As you can see, the 2 types of spam discussed above are very different.
Think of the spam you see when you search for something that Google doesn’t have a good index for. There may be 7 results, and 4 of them may even appear to have the same content. You can tell that that these are spam sites, just from the title and description in the search result. Google clearly doesn’t have much to show.
In such a case, you may be forced to click on a scraper site, even if you don’t like them. At least you can be content knowing that you won’t help the site owner make an undeserved profit by clicking any ads or following affiliate links on the site. You can simply go in, get what you need, and leave. I’ve often used scraper sites to find what I want. If Google doesn’t have what I’m looking for and a spam site can help me, I’ll click on the link. I’m pretty sure most readers are guilty of this as well.

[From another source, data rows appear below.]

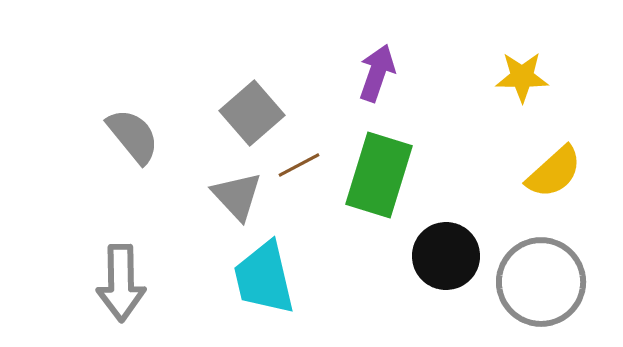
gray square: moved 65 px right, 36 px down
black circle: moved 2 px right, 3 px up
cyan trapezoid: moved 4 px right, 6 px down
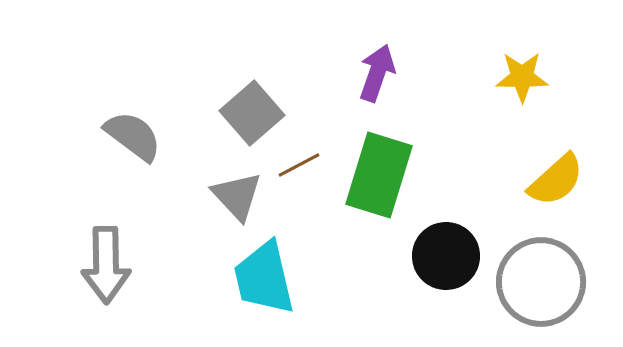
gray semicircle: rotated 14 degrees counterclockwise
yellow semicircle: moved 2 px right, 8 px down
gray arrow: moved 15 px left, 18 px up
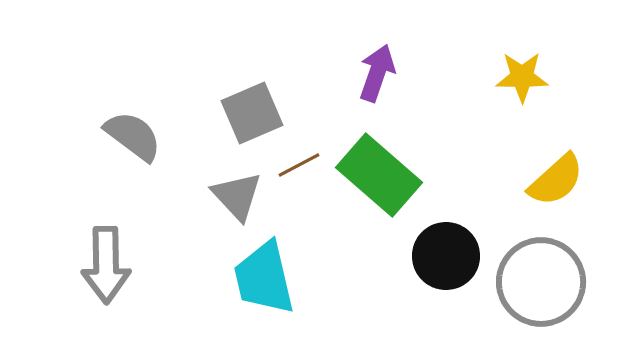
gray square: rotated 18 degrees clockwise
green rectangle: rotated 66 degrees counterclockwise
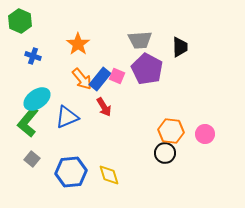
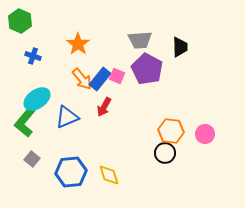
red arrow: rotated 60 degrees clockwise
green L-shape: moved 3 px left
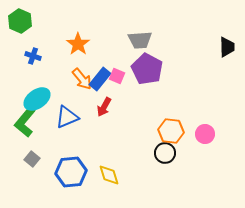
black trapezoid: moved 47 px right
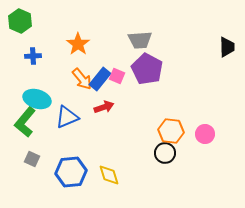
blue cross: rotated 21 degrees counterclockwise
cyan ellipse: rotated 52 degrees clockwise
red arrow: rotated 138 degrees counterclockwise
gray square: rotated 14 degrees counterclockwise
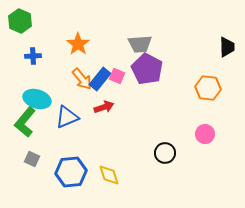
gray trapezoid: moved 4 px down
orange hexagon: moved 37 px right, 43 px up
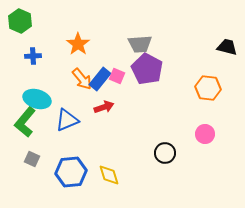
black trapezoid: rotated 75 degrees counterclockwise
blue triangle: moved 3 px down
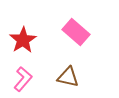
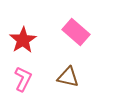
pink L-shape: rotated 15 degrees counterclockwise
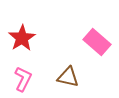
pink rectangle: moved 21 px right, 10 px down
red star: moved 1 px left, 2 px up
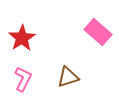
pink rectangle: moved 1 px right, 10 px up
brown triangle: rotated 30 degrees counterclockwise
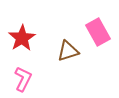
pink rectangle: rotated 20 degrees clockwise
brown triangle: moved 26 px up
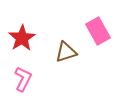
pink rectangle: moved 1 px up
brown triangle: moved 2 px left, 1 px down
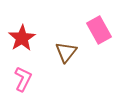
pink rectangle: moved 1 px right, 1 px up
brown triangle: rotated 35 degrees counterclockwise
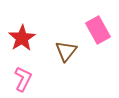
pink rectangle: moved 1 px left
brown triangle: moved 1 px up
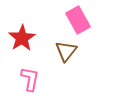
pink rectangle: moved 20 px left, 10 px up
pink L-shape: moved 7 px right; rotated 15 degrees counterclockwise
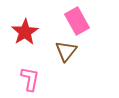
pink rectangle: moved 1 px left, 1 px down
red star: moved 3 px right, 6 px up
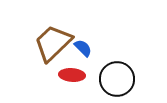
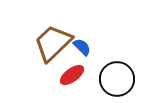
blue semicircle: moved 1 px left, 1 px up
red ellipse: rotated 40 degrees counterclockwise
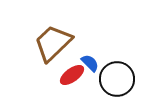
blue semicircle: moved 8 px right, 16 px down
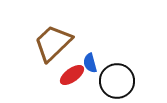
blue semicircle: rotated 150 degrees counterclockwise
black circle: moved 2 px down
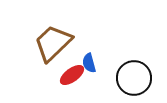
blue semicircle: moved 1 px left
black circle: moved 17 px right, 3 px up
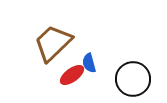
black circle: moved 1 px left, 1 px down
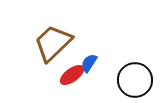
blue semicircle: rotated 48 degrees clockwise
black circle: moved 2 px right, 1 px down
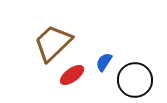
blue semicircle: moved 15 px right, 1 px up
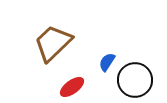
blue semicircle: moved 3 px right
red ellipse: moved 12 px down
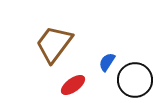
brown trapezoid: moved 1 px right, 1 px down; rotated 9 degrees counterclockwise
red ellipse: moved 1 px right, 2 px up
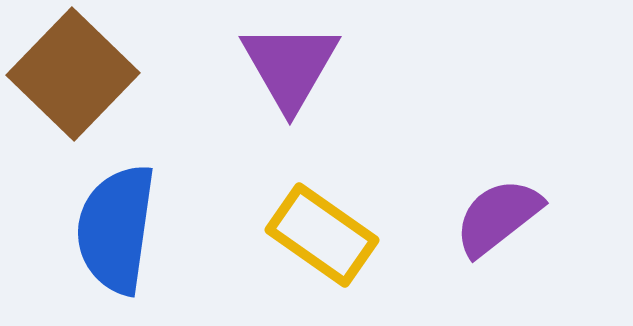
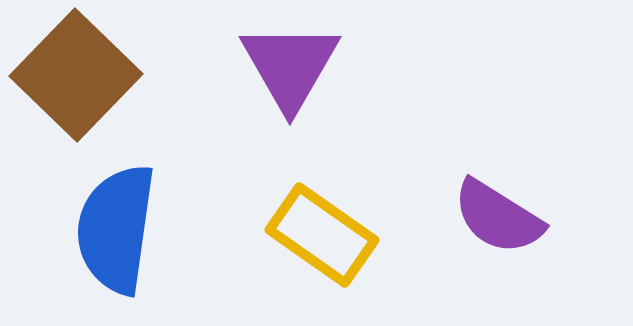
brown square: moved 3 px right, 1 px down
purple semicircle: rotated 110 degrees counterclockwise
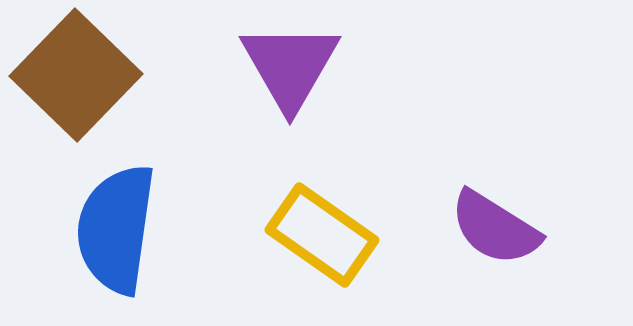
purple semicircle: moved 3 px left, 11 px down
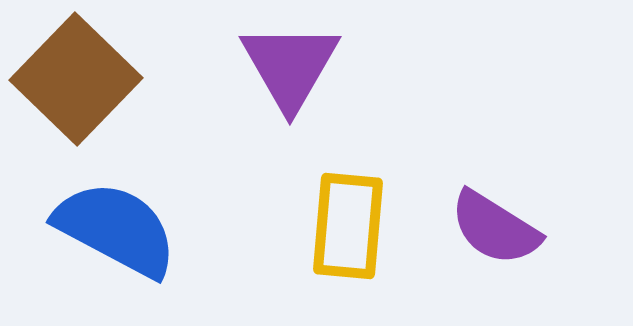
brown square: moved 4 px down
blue semicircle: rotated 110 degrees clockwise
yellow rectangle: moved 26 px right, 9 px up; rotated 60 degrees clockwise
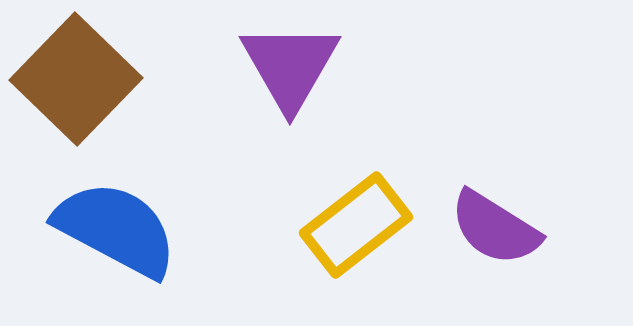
yellow rectangle: moved 8 px right, 1 px up; rotated 47 degrees clockwise
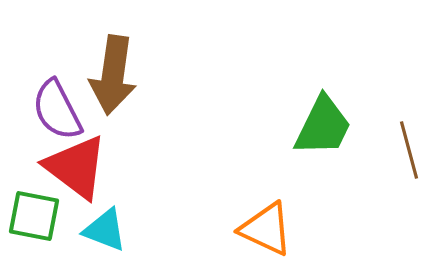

Why Search Engine Spammers Will Never Go Away
The biggest flaw in Google’s algorithm is the same thing that makes it so great. It relies on a very simple system—if your site doesn’t have any external links directing to it, it’s pretty much worthless. Every link you get helps you, especially from sites Google deems important. You can get an idea about a site’s importance from the Google PageRank.
Since even legitimate webmasters employ questionable means to get more back links, Google’s task becomes more difficult. Blackhat webmasters try to profit from the system by stealing content in order to get good search traffic. So why is Google so unable to detect the fraud and get rid of this spam?
It is because of Google’s reliance on the value of links. As long as blackhat webmasters can exploit this system, both long tail keyword spam (can be useful) and brute force spam (pretty much never useful) are going to stick around. It’s very easy to mass produce sites that target obscure long tail keywords, and these get indexed by Google.
As long as people search for those terms and Google doesn’t have much to show in the search results, the practice will continue. You can run automated linking software on these mass produced sites and get them up in the search engines for days, weeks., months or years. Natural sites often get linked to in a very rapid manner, so blackhatters can get away with this technique until enough webmasters report every instance.
Now that’s next to impossible! So until technology evolves to a point where it can beat the ingenuity of the human mind, we’ll have to co-exist with a limited amount of spam.